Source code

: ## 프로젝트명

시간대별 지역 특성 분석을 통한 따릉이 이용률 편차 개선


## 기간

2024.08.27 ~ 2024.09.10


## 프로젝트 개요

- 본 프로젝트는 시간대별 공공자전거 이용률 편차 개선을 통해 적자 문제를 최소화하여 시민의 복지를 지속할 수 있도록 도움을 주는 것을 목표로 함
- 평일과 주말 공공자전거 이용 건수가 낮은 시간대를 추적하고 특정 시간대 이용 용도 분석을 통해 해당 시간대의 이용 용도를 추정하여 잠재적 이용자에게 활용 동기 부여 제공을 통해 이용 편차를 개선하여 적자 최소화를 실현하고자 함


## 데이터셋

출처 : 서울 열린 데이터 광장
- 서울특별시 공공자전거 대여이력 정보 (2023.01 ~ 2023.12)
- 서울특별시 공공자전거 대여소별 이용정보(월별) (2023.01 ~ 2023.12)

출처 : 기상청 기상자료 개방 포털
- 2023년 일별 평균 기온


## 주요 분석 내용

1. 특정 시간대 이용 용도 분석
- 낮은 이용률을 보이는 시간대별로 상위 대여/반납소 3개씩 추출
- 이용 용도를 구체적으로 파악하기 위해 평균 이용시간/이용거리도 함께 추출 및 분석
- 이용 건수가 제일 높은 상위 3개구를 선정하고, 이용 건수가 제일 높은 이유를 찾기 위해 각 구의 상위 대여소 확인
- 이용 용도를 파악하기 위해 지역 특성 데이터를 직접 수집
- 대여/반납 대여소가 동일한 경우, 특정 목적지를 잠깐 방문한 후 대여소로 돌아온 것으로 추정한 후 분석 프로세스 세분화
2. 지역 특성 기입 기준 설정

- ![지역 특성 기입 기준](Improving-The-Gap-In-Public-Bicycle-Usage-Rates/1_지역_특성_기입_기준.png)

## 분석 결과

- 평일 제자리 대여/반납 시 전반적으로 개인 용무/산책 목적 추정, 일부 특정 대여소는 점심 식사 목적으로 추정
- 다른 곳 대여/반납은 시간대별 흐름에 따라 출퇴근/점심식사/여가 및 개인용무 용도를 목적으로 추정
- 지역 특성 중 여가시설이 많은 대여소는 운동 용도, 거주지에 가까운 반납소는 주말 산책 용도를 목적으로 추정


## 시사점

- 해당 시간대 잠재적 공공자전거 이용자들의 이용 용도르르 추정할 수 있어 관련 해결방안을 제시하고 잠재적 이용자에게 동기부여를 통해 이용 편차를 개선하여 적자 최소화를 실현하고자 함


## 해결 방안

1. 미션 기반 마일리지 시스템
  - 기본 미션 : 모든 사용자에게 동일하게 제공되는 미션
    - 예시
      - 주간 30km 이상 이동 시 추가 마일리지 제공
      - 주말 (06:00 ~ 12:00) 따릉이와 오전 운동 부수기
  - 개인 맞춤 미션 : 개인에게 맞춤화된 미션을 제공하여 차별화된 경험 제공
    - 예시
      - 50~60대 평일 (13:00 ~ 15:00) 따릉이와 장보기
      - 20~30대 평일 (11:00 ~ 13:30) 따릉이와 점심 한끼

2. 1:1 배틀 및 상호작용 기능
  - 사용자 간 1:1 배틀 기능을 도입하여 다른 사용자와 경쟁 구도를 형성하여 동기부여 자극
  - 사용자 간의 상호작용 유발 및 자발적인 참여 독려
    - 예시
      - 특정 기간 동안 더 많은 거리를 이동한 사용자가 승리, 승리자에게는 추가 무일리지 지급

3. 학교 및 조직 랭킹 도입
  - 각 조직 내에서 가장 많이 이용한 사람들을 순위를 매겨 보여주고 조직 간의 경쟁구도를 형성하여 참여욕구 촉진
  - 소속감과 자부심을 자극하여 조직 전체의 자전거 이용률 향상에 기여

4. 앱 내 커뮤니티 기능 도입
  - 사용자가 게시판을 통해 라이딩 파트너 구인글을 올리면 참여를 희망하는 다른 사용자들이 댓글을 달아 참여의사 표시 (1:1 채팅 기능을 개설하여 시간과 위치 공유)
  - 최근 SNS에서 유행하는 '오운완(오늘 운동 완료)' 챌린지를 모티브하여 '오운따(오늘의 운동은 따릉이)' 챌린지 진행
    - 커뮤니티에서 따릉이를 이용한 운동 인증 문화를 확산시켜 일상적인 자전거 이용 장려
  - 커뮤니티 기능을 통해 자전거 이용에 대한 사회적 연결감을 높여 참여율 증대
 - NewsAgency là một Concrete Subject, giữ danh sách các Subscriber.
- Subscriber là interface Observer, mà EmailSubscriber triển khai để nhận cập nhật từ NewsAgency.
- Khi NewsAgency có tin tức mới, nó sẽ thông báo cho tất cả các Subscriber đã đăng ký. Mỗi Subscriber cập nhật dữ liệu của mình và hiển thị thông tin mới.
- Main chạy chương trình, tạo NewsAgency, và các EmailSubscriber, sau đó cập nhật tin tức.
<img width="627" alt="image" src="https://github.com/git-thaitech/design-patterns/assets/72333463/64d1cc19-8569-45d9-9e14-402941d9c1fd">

> The problem
In the lines above, find the word "따릉이와" and copy each line that contains it.

> Solution for this exercise
      - 주말 (06:00 ~ 12:00) 따릉이와 오전 운동 부수기
      - 50~60대 평일 (13:00 ~ 15:00) 따릉이와 장보기
      - 20~30대 평일 (11:00 ~ 13:30) 따릉이와 점심 한끼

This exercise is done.